Александр Лукашенко рассказал интимные подробности своей жизни, отвечая на вопрос студентки Евразийского национального университета (ЕНУ) в Астане 25 мая.

"Когда у меня спрашивают, как президент спит, то я говорю, что, может, вы еще спросите, с кем спит? Я вам отвечу. С телефонами. Телевизор, телефоны... Прямо в спальне на тумбочках. А вдруг министру иностранных дел надо срочно решить вопрос. Ну, он нечасто звонит. Может, таких чрезвычайных вопросов не было. А министр обороны? Ты главнокомандующий вооруженными силами. А, не дай бог, случилось, как у нас в метро в последнее время?", - поделился подробностями президентского графика Лукашенко.

Именно в таких случаях роль президента, по его мнению, выходит на первый план, и руководитель страны должен без колебаний "идти, не боясь, что тебя могут застрелить или ты можешь куда-то попасть, в какую-то ситуацию". "Поэтому нет этого привычного графика, привычного для людей", - заключил белорусский лидер.

Рабочий день президента Беларуси, по его собственным словам, начинается с телефонных переговоров, докладов подчиненных, просмотра новостей и анализа печатных СМИ. Все это продолжается до полудня, передает Tengrinews.kz.

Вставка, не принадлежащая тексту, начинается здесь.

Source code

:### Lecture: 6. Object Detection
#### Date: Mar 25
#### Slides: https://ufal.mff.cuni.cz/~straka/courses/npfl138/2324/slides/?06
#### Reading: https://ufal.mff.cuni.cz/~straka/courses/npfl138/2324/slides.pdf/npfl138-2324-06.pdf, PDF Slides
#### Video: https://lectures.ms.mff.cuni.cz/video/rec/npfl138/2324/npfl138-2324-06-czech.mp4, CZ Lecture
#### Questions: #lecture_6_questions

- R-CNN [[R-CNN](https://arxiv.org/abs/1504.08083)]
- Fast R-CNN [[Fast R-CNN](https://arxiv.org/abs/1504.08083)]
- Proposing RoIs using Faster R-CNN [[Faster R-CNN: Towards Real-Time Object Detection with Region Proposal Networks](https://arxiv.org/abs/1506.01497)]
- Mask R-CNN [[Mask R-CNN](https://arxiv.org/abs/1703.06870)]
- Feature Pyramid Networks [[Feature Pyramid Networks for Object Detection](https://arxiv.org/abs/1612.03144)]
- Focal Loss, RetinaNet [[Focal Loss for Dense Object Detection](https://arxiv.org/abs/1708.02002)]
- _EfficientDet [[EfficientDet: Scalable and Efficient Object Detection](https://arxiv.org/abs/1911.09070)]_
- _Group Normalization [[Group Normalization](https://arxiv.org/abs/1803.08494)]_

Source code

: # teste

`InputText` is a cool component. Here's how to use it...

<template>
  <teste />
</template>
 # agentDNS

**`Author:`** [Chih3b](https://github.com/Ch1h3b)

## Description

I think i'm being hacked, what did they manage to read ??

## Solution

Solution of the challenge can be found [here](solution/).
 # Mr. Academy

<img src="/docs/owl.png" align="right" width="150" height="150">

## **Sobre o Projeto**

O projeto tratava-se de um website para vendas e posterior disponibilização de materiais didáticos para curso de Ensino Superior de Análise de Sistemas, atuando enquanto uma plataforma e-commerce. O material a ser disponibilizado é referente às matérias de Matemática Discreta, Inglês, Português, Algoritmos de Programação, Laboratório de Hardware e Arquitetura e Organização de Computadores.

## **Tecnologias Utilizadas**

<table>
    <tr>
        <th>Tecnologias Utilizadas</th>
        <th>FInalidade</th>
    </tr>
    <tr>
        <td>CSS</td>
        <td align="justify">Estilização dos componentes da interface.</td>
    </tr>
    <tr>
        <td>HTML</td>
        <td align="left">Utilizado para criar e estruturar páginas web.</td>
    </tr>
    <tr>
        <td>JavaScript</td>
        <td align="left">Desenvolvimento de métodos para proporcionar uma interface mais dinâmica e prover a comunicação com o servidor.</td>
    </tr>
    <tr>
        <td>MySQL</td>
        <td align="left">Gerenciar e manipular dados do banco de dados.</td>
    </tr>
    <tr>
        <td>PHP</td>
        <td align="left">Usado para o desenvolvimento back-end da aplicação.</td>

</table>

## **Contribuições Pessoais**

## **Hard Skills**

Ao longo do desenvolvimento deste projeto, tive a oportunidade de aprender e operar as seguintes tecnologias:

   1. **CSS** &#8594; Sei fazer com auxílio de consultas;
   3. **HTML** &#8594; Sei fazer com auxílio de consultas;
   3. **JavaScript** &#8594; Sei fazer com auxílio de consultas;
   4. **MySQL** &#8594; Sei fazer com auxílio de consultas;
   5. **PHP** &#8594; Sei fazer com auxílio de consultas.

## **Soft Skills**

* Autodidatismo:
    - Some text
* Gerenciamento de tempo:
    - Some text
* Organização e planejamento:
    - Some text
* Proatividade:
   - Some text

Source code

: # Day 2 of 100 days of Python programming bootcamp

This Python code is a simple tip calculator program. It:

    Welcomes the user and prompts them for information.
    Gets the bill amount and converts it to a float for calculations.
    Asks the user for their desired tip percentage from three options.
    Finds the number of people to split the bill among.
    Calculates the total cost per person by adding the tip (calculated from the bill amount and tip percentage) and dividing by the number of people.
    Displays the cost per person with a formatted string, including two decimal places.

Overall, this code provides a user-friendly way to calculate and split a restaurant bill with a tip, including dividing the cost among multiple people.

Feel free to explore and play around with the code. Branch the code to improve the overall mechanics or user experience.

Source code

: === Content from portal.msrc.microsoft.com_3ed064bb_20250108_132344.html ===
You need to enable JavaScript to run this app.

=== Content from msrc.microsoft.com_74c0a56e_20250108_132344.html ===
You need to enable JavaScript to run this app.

"Особенно сейчас для меня это очень важно. Бряцают с востока-запада каждый день. Вот такая кутерьма", - посетовал Александр Лукашенко.

А далее по графику начинаются совещания с участием главы государства. Они, по словам Лукашенко, проходят "с 12-ти и до упора, до четырех, до пяти". "Это святое, где я завязан на людей", - поведал президент Беларуси о нелегком труде главы государства.

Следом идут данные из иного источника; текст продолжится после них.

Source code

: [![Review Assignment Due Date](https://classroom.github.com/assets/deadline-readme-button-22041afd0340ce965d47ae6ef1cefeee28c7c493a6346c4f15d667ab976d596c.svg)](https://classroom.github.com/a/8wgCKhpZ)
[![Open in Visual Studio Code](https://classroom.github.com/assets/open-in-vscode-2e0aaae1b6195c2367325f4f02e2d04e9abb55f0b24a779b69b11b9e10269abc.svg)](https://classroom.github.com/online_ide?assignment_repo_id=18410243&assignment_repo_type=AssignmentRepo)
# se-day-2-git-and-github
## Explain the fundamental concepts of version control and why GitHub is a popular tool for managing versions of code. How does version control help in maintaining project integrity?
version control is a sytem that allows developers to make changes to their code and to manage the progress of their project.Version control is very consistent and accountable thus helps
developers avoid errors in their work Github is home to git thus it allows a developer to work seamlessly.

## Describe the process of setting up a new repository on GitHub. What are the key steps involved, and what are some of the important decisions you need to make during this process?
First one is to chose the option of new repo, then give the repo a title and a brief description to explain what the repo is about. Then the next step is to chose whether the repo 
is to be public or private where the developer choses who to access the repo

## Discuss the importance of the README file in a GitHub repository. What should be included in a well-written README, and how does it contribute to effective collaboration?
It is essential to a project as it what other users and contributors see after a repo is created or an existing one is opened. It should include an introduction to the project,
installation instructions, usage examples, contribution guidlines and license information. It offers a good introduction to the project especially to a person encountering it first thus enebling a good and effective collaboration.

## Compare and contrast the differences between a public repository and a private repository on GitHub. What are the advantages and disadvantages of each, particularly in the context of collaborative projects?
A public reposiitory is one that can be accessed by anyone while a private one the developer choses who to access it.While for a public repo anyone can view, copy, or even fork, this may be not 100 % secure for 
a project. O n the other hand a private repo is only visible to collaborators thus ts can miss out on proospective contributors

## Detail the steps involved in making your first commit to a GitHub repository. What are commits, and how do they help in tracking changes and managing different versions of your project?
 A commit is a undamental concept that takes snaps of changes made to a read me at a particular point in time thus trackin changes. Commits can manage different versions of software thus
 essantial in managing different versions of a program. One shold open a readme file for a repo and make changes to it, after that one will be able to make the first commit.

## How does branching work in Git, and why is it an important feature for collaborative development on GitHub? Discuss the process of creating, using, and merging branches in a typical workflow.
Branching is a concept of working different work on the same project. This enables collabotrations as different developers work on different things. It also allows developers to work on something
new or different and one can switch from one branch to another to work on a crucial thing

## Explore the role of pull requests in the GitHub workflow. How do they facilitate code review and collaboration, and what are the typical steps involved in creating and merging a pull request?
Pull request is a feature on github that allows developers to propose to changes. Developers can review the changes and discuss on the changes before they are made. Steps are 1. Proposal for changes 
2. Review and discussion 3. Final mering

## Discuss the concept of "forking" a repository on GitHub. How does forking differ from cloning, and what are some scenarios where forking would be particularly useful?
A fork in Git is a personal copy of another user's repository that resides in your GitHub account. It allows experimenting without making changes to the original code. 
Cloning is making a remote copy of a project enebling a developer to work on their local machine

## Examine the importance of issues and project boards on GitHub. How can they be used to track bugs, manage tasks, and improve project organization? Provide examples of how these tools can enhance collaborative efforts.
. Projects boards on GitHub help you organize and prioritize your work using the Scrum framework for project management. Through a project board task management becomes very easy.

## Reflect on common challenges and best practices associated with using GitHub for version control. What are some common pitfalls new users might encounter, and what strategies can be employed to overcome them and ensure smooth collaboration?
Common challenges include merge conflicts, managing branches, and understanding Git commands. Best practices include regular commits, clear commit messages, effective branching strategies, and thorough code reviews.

После публичных мероприятий президент Беларуси в своей загородной резиденции принимает "каких-то бизнесменов, каких-то друзей, врагов". "В этой обычной кутерьме надо найти время, чтобы потренировать хоккейную команду. Приходится находить время, чтобы заниматься спортом, где-то рубить дрова, это тоже физические упражнения, косить траву, это тоже очень полезно, кто из деревни, меня поддержит, бегать на лыжах, лыжероллерах. А еще у меня же семь лет скоро пацаненку будет, мне же его нужно научить всему этому", - с улыбкой рассказал об отцовских обязанностях Лукашенко.

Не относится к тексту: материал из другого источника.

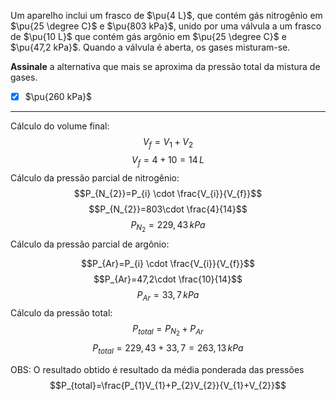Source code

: Um aparelho inclui um frasco de $\pu{4 L}$, que contém gás nitrogênio em $\pu{25 \degree C}$ e $\pu{803 kPa}$, unido por uma válvula a um frasco de $\pu{10 L}$ que contém gás argônio em $\pu{25 \degree C}$ e $\pu{47,2 kPa}$. Quando a válvula é aberta, os gases misturam-se.

**Assinale** a alternativa que mais se aproxima da pressão total da mistura de gases.

- [x] $\pu{260 kPa}$


---

Cálculo do volume final:
$$V_{f}=V_{1}+V_{2}$$
$$V_{f}=4+10=14\,L$$
Cálculo da pressão parcial de nitrogênio:
$$P_{N_{2}}=P_{i} \cdot \frac{V_{i}}{V_{f}}$$
$$P_{N_{2}}=803\cdot \frac{4}{14}$$
$$P_{N_{2}}=229,43\,kPa$$
Cálculo da pressão parcial de argônio:

$$P_{Ar}=P_{i} \cdot \frac{V_{i}}{V_{f}}$$
$$P_{Ar}=47,2\cdot \frac{10}{14}$$
$$P_{Ar}=33,7\,kPa$$
Cálculo da pressão total:
$$P_{total}=P_{N_2}+P_{Ar}$$
$$P_{total}=229,43+33,7=263,13\,kPa$$

OBS: O resultado obtido é resultado da média ponderada das pressões 
$$P_{total}=\frac{P_{1}V_{1}+P_{2}V_{2}}{V_{1}+V_{2}}$$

А завершил он свое повествование приглашением в Беларусь студентки, которая задала вопрос. Ее ожидают косьба, рубка дров и прочие физические упражнения в компании с Александром Лукашенко. А после купание в озере.

----------


## JAHolper

...нагишом =)

----------


## Mouse

спорцмэн, комсомол, ну на все руки мастер, и главное - красавэц!

----------


## Carlen

> А после купание в озере.


Интересно в каком озере купается президент со студентками ЕНУ и другими студентками... Да и купается ли? ))

----------